Have they solved the mystery at last? Can we finally put poor Amelia to rest? Maybe she was more exciting as an unsolvable riddle. All they can do now if the DNA is positive is put up a small plaque on the island and leave her spirit in peace.

2 comments:

  1. Anonymous2:24:00 PM

    First I must correct you on the statement that "...the group from Delaware recovers historic aircraft" for in the twenty-odd years of Tighars existence, they have not recovered one single historic aircraft. Tighar exists to provide a comfortable tax free living for Richard Gillespie and his cohorts.

    There is evidence to say that Earhart and Noonan disappeared on the 3rd of July 1937 not the 2nd.

    Gillespie's proposed next expedition is to cost between US$3M and 5M. So far he has spent some US$5.5M on Nikumaroro and supporting his lifestyle. All the money spent was OPM.

    Gallagher didn't find the bones, the Gilbertese natives found them and it has not been possible to determine where the bones were found with any certainty. Tighar only "thinks" it knows where they were found.
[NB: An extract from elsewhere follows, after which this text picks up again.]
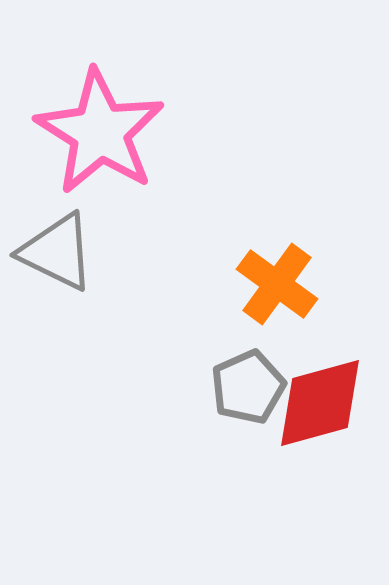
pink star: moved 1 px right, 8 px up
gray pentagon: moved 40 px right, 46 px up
Tighar says that the Electra landed on the reef flat and, in one example, "Taxied in under the sade of the Ren trees". Survival procedure in a case like this would be to "stay with the aircraft", not go wandering 3 miles down the island to where Tighar "think" the bones were found.

    The 1940 bones were examined by a Dr. Hoodless on Fiji. He measured the bones and pronounced them "Male, Pacific islands mixed race, approx. 5 feet 6 inches tall". Dr. Karen Burns, a member of Tighar, feeds these measurements through a computer and they come out as "Female, Nordic descent, approx. 5 feet 9 inches tall". Hoodless handled the bones, the computer did not.
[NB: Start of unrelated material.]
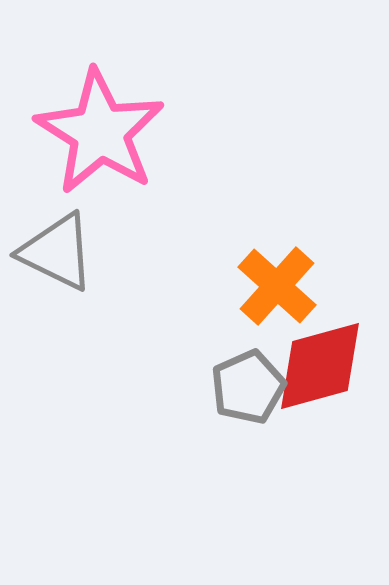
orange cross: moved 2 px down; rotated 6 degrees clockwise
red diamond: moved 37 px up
    If you care to look on the Warbird Information Exchange Forum Vintage Aviation for the thread, "Tighar at it again", you will see the opinion of aviation people in the U.S. concerning Tighar. If you look on Key Publishing Aviation Forum Historic Aviation at the thread, "How wonderful is Tigahr", again you will see the opinion of aviation people in the U.K.

    Tighar is a shell game.

    ReplyDelete
  2. Thankyou, Anonymous, for the corrections. Our information was gathered from three or four news agencies and I know they often add their own slant plus a little hearsay.
    I will do a little research into Tighar; I'm intrigued.I will follow the threads you gave me. It becomes more and more interesting.

    Your view on 'survival procedure' makes much more sense than any other. But, perhaps, for the first few days or weeks they did indeed stay with the aircraft until the heat or gales drove them inland in search of shelter, water or food.
    Appreciate your input and would love to know what happened to that 1940 skeleton.